_TASKS TO CARRY OUT_
a: From the earthquake simulation passage, reproduce word for word the stretch from "Comparison of slip" up to and including "500 m fault elements.".
b: According to the earthquake simulation passage, what range of rupture speeds do the simulations generally produce for large earthquakes?

+++ QUOTED PASSAGE

The simulations produce a range of rupture characteristics that are comparable to those obtained in detailed fully dynamical calculations. Rupture speeds for large earthquakes in these simulations generally range 2.0–2.4 km/s, which is reasonable given the implied shear-wave speed of 3.0 km/s used to set slip speed. Rupture growth and slip can be crack-like, or consist of a narrow slip-pulse (Heaton, 1990). Factors favoring crack-like behavior in the simulations are relatively smooth initial stresses and weak healing (re-strengthening of the fault) following termination of slip, while slip-pulse behavior arises with heterogeneous initial stresses and strong fault healing following rupture termination. This behavior is consistent with fully dynamical rupture simulations (Beroza and Mikumo, 1996; Zheng and Rice, 1998). In our simulations, healing is set by the rate-state frictional properties and by a dynamic stress overshoot parameter that determines the shear stress at the termination of slip relative to the sliding friction. During an earthquake, if sliding stops at stresses that are sufficiently below the sliding friction, then healing outpaces re-stressing from continuing slip on adjacent regions of the fault. This inhibits renewed or continuing slip and leads to pulse-like ruptures. Conversely, if sliding stops at or only slightly below the sliding friction, then continuing slip on adjacent regions of the fault can immediately trigger renewed sliding before healing can occur. This effect favors on- and off-switching of slip, which approximates continuous slip over broad regions at slower slip speeds, which is characteristic of crack-like ruptures.

Although the simulations employ approximations of the earthquake rupture processes to achieve computational efficiency, we believe those approximations do not seriously distort the model results. The key performance measure for earthquake rupture calculations in seismicity simulations is the accuracy with which the calculations predict (a) the size of earthquake rupture given a stress state at the initiation of an earthquake, and (b) the slip distribution in that rupture, which determines the details of the stress state in the model following an earthquake (and therefore subsequent earthquake history). In collaboration with our colleague David Oglesby and with the assistance of student interns Christine Burrill and Jennifer Stevens we have undertaken a program of tests that compare single-event RSQSim simulations with detailed fully dynamic finite element calculations (Richards-Dinger et al., in preparation). Figure 2 shows one in a series of comparisons of RSQSim with DYNA3D, a fully dynamic 3-D finite-element model. DYNA3D employs slip-weakening friction at the onset of earthquake slip with specified static and sliding friction. Hence, it was necessary to match the rate-state friction parameters and initial conditions as closely as possible to the friction, stress, and slip-weakening conditions in DYNA3D. The example in Fig. 2 is for a bilateral rupture on a strike-slip fault with uniform initial stress and sliding resistance during earthquake slip. Other comparisons of simple bilateral and unilateral ruptures under conditions of uniform initial stress give similar results.

Fig. 2
figure 2

Comparison of slip and shear stress change from 3-D bilateral rupture simulations on a planar strike slip fault with RSQSim and DYNA3D (Richards-Dinger et al., in preparation). The total rupture length is 64 km and slip extends from the surface to a depth of 8 km. The computations employ 500 m × 500 m fault elements.

++++++
+++ RECORDS SUPPLIED

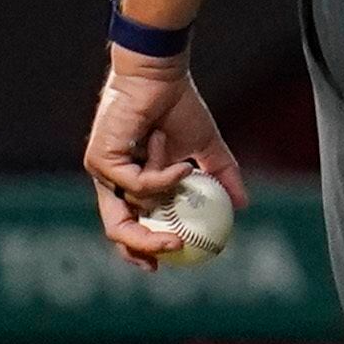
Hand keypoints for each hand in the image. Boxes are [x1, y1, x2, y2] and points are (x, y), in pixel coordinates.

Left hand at [87, 52, 241, 269]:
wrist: (160, 75)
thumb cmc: (177, 105)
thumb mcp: (205, 149)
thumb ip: (221, 176)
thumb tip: (243, 206)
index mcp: (130, 181)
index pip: (127, 225)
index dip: (140, 251)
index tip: (162, 268)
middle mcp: (111, 180)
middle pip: (118, 229)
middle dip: (144, 247)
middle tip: (175, 248)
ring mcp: (103, 170)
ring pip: (128, 211)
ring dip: (161, 200)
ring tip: (183, 188)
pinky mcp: (100, 159)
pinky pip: (137, 185)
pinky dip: (163, 178)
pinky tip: (181, 164)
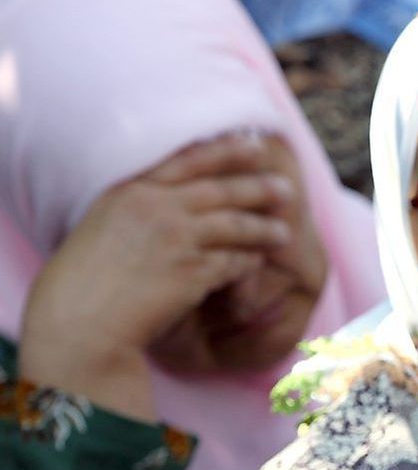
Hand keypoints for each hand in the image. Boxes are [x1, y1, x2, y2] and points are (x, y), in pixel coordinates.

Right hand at [19, 135, 295, 420]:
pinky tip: (257, 263)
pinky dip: (248, 263)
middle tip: (287, 189)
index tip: (253, 144)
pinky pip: (233, 262)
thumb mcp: (102, 224)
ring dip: (264, 229)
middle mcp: (156, 207)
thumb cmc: (82, 281)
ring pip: (234, 226)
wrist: (78, 324)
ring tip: (284, 233)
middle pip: (221, 190)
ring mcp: (175, 239)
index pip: (189, 159)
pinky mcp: (191, 272)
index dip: (226, 150)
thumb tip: (171, 194)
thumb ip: (136, 204)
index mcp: (130, 189)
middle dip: (259, 188)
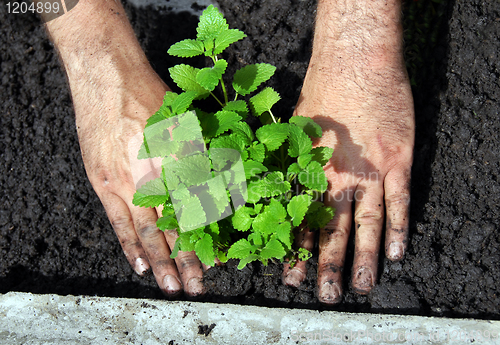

++++++

_RESPONSE LIST_
a:
Comparison of slip and shear stress change from 3-D bilateral rupture simulations on a planar strike slip fault with RSQSim and DYNA3D (Richards-Dinger et al., in preparation). The total rupture length is 64 km and slip extends from the surface to a depth of 8 km. The computations employ 500 m × 500 m fault elements.

b: 2.0–2.4 km/s.